I have never used it on viv plants: orchids, broms, etc. But I am willing to bet you'd see a marked increase in the growth of just about everything. 

I agree that optimizing the other factors involved would be more beneficial to plant growth, but Ive seen your plants and everything looks pretty damn good to me. iF you are looking for that extra little oomph, an d can find a cost effective way to introduce it to your growing environment, then why not? It can't hurt


----------



## james67 (Jun 28, 2008)

co2 can be effective on a large scale, but i dont see it being feasible for small tanks. if all other aspects of growth are already optimal then it can be well worth the investment(again on a larger scale). even with the equipment you listed there are some missing pieces..... the most expensive ones. the missing pieces are the controllers ($500-700). co2 controllers actually turn the solenoid on and off based on readings from a ppm meter to achieve a constant optimal co2 concentration, because if you are not effectively using your co2 then why even bother. they have been somewhat widely used in hydroponic gardens where some have reported production levels increasing 300% from accurately measured and controlled co2 supplementation.

james


----------



## frogparty (Dec 27, 2007)

agreed, the solenoid controller is a vital piece of that system.

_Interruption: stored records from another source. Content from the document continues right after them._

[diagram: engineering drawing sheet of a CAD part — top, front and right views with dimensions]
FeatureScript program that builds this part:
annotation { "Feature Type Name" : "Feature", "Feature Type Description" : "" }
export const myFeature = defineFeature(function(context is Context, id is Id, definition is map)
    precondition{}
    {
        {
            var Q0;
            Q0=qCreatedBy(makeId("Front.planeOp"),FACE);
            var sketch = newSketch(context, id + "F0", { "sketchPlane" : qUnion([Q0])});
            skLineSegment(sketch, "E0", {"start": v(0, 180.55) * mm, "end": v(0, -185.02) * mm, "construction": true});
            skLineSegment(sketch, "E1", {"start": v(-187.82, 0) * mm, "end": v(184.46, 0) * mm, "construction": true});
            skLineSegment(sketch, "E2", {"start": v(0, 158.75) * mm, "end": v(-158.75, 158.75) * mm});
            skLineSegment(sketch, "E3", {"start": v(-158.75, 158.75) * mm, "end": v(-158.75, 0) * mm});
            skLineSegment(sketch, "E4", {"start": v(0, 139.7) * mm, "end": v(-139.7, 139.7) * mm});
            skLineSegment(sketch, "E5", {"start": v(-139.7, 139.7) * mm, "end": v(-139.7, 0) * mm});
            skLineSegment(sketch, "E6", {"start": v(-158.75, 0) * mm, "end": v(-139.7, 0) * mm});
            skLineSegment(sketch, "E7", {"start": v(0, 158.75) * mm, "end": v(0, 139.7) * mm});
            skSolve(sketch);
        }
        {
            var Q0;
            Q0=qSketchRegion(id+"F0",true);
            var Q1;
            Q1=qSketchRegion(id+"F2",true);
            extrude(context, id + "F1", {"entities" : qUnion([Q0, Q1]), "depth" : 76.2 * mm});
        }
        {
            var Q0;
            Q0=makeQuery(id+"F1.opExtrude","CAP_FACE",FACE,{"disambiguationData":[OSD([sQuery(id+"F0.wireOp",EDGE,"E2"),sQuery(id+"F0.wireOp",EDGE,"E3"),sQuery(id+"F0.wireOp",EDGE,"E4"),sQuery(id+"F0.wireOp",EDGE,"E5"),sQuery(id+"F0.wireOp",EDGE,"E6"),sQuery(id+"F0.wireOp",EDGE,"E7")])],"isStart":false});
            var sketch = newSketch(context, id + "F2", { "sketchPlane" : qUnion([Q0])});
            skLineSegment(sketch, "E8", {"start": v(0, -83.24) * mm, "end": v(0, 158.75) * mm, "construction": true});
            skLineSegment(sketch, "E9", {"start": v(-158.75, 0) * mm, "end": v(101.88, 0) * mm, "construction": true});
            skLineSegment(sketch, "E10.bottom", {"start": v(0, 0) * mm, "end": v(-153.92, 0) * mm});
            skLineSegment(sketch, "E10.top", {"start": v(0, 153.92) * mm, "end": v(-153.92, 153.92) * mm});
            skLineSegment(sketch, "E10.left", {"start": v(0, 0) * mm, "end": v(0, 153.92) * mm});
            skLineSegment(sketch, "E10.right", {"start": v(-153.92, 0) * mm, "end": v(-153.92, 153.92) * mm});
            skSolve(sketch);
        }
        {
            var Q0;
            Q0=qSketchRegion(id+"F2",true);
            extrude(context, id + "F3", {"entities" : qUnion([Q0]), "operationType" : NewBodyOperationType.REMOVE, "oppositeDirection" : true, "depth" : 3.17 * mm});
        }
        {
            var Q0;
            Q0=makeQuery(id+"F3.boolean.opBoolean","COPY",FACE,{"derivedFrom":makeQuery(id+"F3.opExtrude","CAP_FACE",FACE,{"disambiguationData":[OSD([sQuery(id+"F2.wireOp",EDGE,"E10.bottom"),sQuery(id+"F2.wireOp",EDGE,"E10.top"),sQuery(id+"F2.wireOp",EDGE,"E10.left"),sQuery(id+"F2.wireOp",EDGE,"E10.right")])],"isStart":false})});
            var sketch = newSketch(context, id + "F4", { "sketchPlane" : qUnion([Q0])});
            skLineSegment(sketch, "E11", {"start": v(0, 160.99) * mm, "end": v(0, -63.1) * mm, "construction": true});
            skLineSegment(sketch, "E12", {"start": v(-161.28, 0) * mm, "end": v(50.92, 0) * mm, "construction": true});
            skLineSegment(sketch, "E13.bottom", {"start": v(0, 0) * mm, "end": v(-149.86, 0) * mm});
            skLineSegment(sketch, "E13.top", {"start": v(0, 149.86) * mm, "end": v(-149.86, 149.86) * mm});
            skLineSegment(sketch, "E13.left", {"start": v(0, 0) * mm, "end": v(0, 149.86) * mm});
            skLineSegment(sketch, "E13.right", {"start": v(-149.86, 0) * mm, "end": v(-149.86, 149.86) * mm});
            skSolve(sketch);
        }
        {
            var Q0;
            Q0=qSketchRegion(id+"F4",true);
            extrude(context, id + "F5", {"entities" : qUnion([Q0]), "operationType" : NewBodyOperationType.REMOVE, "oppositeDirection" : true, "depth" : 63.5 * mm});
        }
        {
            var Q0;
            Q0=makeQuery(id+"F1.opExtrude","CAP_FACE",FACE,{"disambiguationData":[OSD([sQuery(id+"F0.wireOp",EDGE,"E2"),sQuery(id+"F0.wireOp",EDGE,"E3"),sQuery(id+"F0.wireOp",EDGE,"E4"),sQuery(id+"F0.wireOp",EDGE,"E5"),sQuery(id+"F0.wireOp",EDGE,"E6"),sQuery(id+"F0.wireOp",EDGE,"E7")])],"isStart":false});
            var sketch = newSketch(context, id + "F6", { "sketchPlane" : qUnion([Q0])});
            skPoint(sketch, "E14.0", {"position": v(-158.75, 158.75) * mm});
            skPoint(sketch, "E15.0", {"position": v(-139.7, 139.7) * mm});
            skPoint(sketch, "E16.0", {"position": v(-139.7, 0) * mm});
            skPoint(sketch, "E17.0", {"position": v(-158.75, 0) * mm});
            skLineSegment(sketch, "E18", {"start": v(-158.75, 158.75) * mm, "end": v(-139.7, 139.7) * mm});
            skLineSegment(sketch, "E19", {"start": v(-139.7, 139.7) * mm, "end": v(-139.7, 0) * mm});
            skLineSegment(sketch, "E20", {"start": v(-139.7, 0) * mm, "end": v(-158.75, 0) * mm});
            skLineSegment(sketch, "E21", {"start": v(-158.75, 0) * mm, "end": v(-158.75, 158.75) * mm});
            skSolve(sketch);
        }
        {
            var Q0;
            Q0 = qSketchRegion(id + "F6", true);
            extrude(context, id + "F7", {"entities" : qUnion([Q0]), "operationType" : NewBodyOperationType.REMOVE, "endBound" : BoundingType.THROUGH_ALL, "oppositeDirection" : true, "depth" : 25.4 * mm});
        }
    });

Im not really thinking of pumping it into vivs, but instead into a mini greenhouse type enclosure for those attempting to grow plants FOR vis bigger faster etc. If you can double the rate of growth and your turnover of product is such that you could benefit from that boost, then 700 bucks seems like a worthwhile investment. If not, then perhaps a more effective fertilizer regime would be more beneficial. 

In vivs frogs breathe O2 and expel CO2. Fungus also does as well, and so while there may not be the highly elevated levels you could achieve with a CO2 injector, I think theres still plenty. Also, since the CO2 would be heavier than the air, I think attempting to elevate viv levels would have an adverse effect on the microfauna as the heaviest levels would initially be ground level.

Where it might be beneficial would be in a situatuion where a custom viv was built, and sparsely planted initially to save cost. CO2 could be pumped into this viv along with quality water, and light to help speed the grow in phase, but pre introduction of microfauna. Once the denser growth desired was achieved, CO2 could be turned off, microfauna added...


----------



## d-prime (Sep 29, 2008)

I used dry ice to get rid of the slugs in my vivarium, which worked with the adults, but never repeated to get the next generation. This was all done with the frogs removed from the tank.

What i did is let the co2 from the dry ice sublime with hot water, and sealed the tank shut after the cloud of co2 reached the top (it is denser than O2 so it can displace it upwards.)

I left the tank sealed for 4 days, and then most of the slugs were dead. I let it air out for an hour with a fan running. I then put my frogs back in, misted, and was all set. 

My et fern shot out 8 new shoots overnight, mushrooms popped up from the substrate and driftwood and within a week, one of my plaurothalids bloomed.

Since dry ice is pure CO2, i had no concerns with chemicals, but i wouldnt use paintball tanks, fire extinguishers, or anything else.


----------